The lanterns on the ends of the pilot were marker lights & showed red in all directions.. Marker lights were to keep people on the ground from walking in to a black setting steam loco.. That could be a very revolting devolopment.. 

BulletBob


----------



## Greg Stevens (Jan 3, 2008)

OK John, I just checked the brass classification lights that I bought from Trackside Details. They are very similar to yours. They ONLY have two lenses, front and side. Nothing to the rear. I hope this answers your question. The colors were explained above. White or green only.
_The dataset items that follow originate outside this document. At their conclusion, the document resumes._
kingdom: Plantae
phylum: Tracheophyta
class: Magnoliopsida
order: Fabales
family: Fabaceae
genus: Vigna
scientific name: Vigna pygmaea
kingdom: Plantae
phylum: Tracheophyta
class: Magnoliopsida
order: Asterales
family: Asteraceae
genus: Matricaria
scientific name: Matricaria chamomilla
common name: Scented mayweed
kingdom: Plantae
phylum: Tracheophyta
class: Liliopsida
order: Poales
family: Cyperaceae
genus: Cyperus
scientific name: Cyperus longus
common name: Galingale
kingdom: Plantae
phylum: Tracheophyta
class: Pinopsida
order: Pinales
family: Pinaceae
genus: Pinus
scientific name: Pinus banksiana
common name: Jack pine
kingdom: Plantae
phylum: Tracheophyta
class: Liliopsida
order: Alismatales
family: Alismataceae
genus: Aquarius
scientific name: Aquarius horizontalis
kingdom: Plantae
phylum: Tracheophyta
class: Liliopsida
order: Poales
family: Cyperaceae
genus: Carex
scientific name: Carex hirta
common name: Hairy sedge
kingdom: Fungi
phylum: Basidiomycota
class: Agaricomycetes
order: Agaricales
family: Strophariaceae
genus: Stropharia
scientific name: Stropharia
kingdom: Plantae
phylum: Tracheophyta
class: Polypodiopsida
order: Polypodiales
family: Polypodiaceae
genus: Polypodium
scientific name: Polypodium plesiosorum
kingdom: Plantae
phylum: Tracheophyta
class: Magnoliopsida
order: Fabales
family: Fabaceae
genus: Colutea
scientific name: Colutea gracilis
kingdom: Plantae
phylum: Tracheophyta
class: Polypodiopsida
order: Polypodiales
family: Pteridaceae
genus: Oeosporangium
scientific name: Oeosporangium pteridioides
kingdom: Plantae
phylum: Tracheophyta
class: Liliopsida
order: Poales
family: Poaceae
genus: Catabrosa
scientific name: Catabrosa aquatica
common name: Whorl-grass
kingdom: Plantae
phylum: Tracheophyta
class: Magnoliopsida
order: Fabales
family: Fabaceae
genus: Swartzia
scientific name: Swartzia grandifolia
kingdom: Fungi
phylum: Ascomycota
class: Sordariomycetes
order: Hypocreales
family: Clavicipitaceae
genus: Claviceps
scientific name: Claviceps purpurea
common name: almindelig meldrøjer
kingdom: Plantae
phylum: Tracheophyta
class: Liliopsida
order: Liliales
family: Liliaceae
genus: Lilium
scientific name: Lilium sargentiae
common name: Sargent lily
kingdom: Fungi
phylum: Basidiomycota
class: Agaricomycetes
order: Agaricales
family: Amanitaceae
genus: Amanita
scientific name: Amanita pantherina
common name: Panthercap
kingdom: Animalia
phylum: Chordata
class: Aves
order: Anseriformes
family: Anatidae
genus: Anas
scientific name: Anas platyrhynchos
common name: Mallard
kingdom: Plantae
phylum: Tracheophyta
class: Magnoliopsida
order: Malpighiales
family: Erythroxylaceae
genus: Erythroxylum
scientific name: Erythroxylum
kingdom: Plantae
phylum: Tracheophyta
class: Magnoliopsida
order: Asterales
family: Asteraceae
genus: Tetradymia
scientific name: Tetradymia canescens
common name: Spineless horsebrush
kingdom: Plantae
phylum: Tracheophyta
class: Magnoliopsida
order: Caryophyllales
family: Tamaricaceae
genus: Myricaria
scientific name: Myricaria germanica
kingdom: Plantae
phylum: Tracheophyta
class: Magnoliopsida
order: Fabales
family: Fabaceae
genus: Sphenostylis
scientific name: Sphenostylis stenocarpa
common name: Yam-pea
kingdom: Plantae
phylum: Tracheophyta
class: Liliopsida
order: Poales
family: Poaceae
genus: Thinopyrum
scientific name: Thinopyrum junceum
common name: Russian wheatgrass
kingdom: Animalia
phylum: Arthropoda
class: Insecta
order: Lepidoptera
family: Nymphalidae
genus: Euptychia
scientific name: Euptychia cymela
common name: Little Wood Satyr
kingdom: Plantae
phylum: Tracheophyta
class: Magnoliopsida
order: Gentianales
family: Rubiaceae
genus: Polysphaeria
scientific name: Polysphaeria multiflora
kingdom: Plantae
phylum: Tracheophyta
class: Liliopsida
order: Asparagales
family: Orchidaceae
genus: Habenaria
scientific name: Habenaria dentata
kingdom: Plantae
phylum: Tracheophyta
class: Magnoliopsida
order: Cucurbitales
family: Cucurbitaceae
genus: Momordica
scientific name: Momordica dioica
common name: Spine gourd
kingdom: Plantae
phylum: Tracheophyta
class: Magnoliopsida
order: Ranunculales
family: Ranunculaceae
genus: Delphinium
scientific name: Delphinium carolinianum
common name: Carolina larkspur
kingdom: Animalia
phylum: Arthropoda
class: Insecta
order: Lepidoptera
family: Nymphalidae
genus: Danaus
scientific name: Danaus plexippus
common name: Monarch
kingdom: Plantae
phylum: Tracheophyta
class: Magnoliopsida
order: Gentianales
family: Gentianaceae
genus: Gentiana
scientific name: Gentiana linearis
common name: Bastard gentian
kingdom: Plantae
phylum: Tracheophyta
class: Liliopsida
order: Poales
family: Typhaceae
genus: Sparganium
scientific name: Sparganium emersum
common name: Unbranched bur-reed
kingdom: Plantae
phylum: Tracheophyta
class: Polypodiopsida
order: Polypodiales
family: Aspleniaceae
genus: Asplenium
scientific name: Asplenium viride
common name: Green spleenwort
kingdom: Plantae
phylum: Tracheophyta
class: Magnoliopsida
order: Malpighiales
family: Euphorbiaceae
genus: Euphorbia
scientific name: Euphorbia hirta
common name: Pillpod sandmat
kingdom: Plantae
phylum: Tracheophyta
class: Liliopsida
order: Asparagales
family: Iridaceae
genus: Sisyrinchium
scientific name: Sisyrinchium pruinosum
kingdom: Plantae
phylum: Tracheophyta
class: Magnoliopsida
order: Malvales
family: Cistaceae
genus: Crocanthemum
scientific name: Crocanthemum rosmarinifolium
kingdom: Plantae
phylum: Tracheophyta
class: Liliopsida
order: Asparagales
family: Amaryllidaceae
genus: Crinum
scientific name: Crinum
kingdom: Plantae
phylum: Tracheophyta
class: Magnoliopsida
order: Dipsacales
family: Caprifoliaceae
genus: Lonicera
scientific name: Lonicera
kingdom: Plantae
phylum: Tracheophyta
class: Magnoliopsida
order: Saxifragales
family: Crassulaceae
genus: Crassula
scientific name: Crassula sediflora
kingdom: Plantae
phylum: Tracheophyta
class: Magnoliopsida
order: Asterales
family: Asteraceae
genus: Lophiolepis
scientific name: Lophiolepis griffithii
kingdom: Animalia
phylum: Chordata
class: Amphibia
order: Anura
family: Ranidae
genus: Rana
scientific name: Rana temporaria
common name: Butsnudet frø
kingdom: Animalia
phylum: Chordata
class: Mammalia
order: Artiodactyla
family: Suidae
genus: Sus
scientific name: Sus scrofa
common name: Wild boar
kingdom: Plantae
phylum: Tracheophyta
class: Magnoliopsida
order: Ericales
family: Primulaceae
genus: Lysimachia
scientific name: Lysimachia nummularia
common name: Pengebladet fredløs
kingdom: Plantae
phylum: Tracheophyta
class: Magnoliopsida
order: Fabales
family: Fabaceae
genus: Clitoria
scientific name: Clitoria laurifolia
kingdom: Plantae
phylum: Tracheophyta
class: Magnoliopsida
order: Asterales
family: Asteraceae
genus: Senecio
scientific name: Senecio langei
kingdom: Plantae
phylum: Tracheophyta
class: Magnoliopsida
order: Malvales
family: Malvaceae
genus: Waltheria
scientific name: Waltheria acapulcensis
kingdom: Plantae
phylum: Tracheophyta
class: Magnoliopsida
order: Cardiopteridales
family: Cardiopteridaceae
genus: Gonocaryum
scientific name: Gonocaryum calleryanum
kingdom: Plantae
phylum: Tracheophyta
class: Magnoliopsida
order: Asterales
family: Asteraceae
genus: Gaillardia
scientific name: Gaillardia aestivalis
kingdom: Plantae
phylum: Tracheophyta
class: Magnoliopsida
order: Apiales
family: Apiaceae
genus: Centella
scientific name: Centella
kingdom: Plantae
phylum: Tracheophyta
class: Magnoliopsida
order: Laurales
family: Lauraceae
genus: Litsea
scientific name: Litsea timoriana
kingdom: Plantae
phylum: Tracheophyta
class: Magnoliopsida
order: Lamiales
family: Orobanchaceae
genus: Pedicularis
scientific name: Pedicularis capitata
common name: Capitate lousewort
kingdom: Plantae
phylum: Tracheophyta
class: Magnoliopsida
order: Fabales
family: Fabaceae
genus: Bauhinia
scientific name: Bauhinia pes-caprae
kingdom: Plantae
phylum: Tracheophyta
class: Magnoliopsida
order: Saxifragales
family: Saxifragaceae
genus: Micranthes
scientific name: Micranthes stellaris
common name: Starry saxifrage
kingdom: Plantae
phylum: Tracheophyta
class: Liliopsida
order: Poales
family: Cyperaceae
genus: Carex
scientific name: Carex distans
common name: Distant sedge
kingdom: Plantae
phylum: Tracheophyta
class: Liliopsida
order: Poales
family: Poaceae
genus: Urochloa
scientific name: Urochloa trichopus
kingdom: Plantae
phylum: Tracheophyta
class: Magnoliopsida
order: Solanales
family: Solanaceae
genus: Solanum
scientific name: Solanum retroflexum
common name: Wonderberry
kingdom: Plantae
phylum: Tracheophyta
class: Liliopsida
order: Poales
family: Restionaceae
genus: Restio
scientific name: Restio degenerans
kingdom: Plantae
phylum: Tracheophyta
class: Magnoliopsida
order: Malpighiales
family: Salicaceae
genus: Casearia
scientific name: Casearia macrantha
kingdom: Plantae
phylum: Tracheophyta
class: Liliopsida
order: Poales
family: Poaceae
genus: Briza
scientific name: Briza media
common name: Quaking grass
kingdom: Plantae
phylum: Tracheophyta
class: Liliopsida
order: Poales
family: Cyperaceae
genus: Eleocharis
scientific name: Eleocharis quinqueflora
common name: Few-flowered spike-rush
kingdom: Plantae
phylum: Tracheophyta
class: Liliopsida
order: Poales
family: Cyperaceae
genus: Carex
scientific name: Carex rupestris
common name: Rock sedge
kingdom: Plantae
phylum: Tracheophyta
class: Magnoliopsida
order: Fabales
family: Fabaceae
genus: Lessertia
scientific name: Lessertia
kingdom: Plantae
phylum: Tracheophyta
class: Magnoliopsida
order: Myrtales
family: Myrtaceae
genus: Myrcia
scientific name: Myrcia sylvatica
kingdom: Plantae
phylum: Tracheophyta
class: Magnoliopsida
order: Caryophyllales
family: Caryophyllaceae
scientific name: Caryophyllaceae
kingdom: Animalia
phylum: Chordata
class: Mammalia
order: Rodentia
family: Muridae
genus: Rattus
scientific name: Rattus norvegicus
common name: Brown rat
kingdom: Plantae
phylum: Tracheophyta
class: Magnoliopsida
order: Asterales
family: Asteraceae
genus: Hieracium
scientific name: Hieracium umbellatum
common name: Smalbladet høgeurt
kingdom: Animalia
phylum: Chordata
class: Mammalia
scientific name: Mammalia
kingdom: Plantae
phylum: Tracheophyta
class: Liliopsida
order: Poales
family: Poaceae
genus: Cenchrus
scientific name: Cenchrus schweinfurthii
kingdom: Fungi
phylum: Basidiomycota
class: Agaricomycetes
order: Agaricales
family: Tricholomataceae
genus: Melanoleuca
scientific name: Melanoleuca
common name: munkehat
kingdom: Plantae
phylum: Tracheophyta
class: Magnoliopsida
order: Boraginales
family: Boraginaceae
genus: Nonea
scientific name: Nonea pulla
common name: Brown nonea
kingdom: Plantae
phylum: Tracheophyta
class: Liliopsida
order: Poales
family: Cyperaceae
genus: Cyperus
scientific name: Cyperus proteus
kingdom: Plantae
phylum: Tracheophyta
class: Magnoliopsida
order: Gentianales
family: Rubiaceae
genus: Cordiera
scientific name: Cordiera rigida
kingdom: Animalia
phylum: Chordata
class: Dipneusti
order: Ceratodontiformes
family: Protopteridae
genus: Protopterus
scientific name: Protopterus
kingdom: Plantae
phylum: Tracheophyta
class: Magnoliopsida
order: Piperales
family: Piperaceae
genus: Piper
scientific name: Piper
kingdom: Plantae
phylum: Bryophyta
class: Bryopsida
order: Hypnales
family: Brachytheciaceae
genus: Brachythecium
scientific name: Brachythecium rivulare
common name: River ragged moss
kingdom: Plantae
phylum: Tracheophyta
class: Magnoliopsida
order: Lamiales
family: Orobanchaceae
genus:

Good luck with your project.


----------



## Totalwrecker (Feb 26, 2009)

Thanks guys, 
As I looked at the briteness of the lighht I had a strong hunch the rear facing hole should be covered. 

I doubt if this style was ever hung up front, but that's ok if I can make them semi realistic. 

Blinding the engineer isn't an option! 

Most roads used white for extras and green for following sections, but there were other colors used by other roads according to Wiki 

I did do some reasearch before posting..... 

John


----------



## baron67 (Jan 5, 2008)

On our class lights, GVRR 2248, as a fireman I can see a small green dot in the center of the rear lens. This tells me the light is on and so is
the headlight. It is not bright enough, can barely be see in daylight, to cause a problem. Ours has a mechanical lever that moves the lens
from white to green.


Jerry Barnes
Fireman

Grapevine Vintage RR


----------



## Totalwrecker (Feb 26, 2009)

Interesting, guess I could drill a pin hole . Is there one on the engineer's side as well? 

Thanks, 

John


----------